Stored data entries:
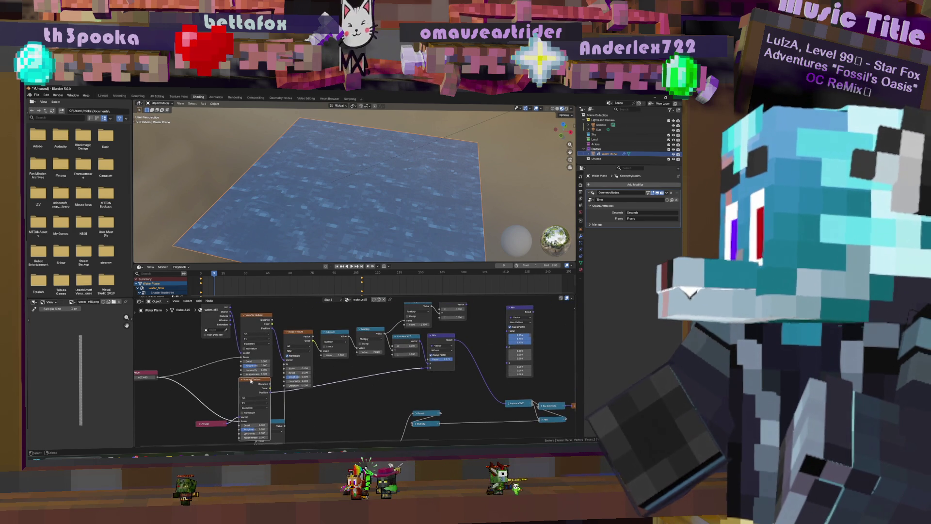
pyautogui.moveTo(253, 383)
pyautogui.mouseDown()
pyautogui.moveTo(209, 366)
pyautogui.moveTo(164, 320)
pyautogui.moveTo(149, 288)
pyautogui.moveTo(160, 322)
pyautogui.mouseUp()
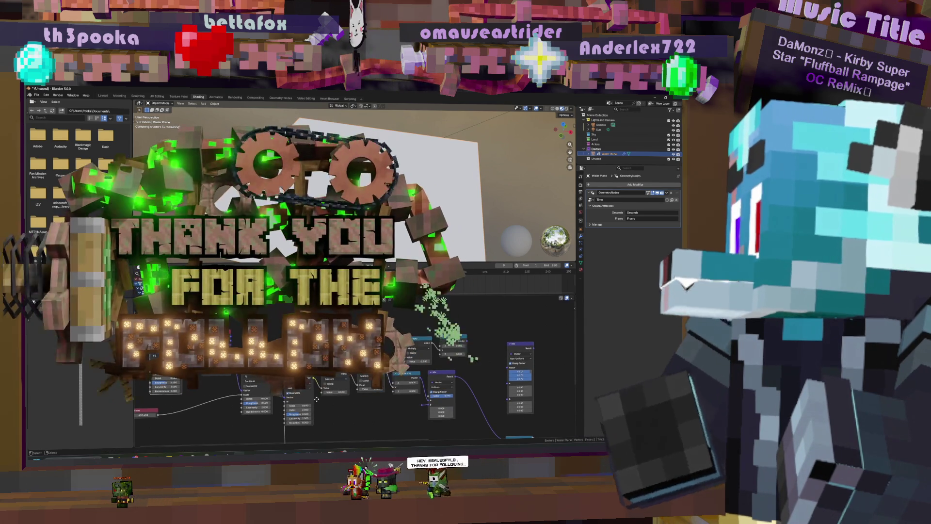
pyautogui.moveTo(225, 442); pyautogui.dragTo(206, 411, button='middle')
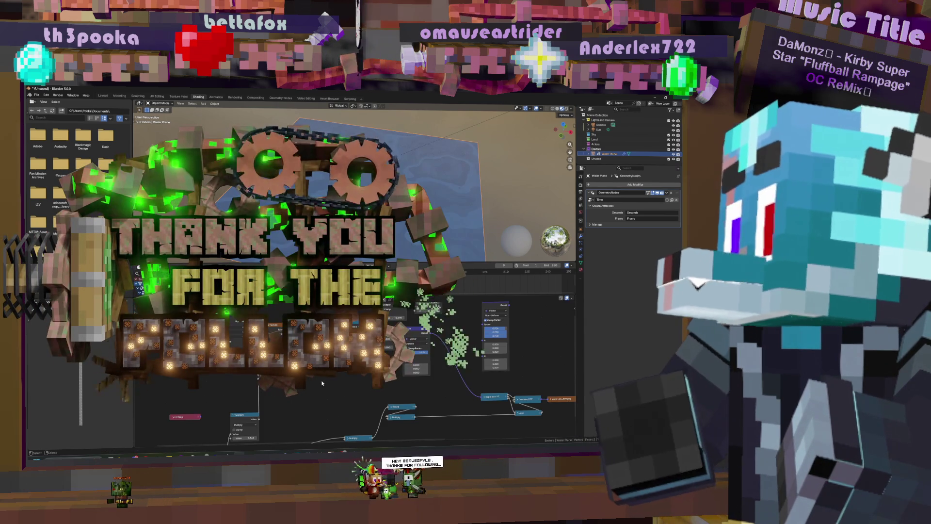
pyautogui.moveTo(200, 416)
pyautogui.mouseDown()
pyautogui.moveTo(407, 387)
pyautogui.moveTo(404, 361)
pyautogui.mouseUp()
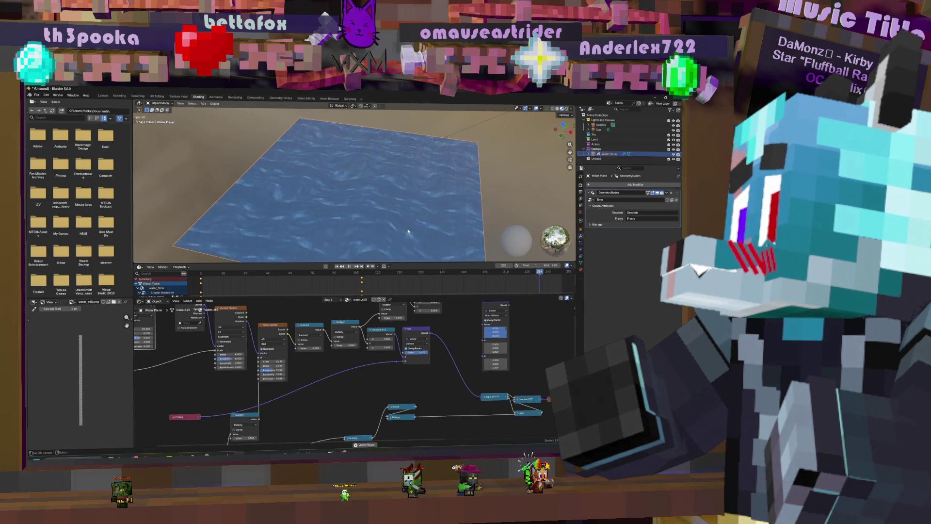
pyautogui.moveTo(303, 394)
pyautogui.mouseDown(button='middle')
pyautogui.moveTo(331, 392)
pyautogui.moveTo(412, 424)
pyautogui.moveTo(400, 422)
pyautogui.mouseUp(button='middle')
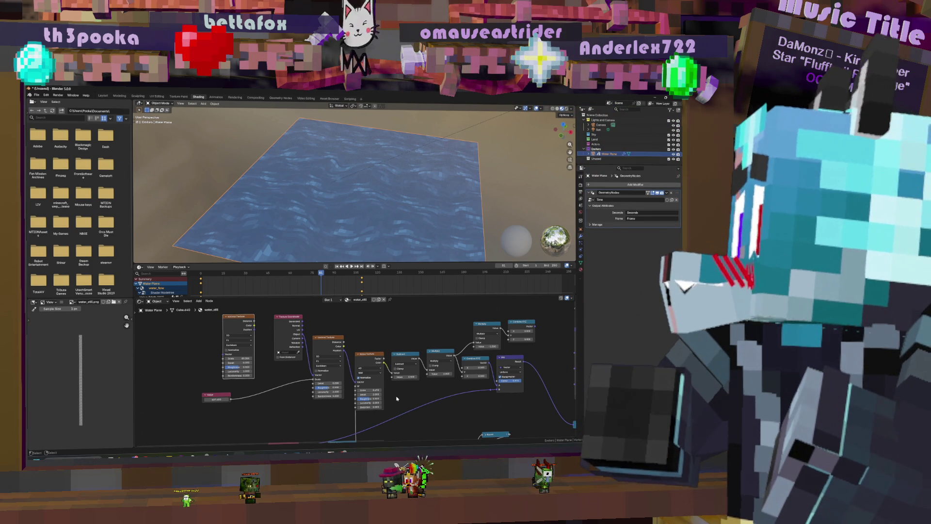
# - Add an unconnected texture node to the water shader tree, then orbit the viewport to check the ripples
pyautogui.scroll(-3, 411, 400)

About this task: Transcribe every entry exactly, leaving out the pictures.

Worked solution:
pyautogui.moveTo(253, 383)
pyautogui.mouseDown()
pyautogui.moveTo(209, 366)
pyautogui.moveTo(164, 320)
pyautogui.moveTo(149, 288)
pyautogui.moveTo(160, 322)
pyautogui.mouseUp()
pyautogui.moveTo(225, 442); pyautogui.dragTo(206, 411, button='middle')
pyautogui.moveTo(200, 416)
pyautogui.mouseDown()
pyautogui.moveTo(407, 387)
pyautogui.moveTo(404, 361)
pyautogui.mouseUp()
pyautogui.moveTo(303, 394)
pyautogui.mouseDown(button='middle')
pyautogui.moveTo(331, 392)
pyautogui.moveTo(412, 424)
pyautogui.moveTo(400, 422)
pyautogui.mouseUp(button='middle')
# - Add an unconnected texture node to the water shader tree, then orbit the viewport to check the ripples
pyautogui.scroll(-3, 411, 400)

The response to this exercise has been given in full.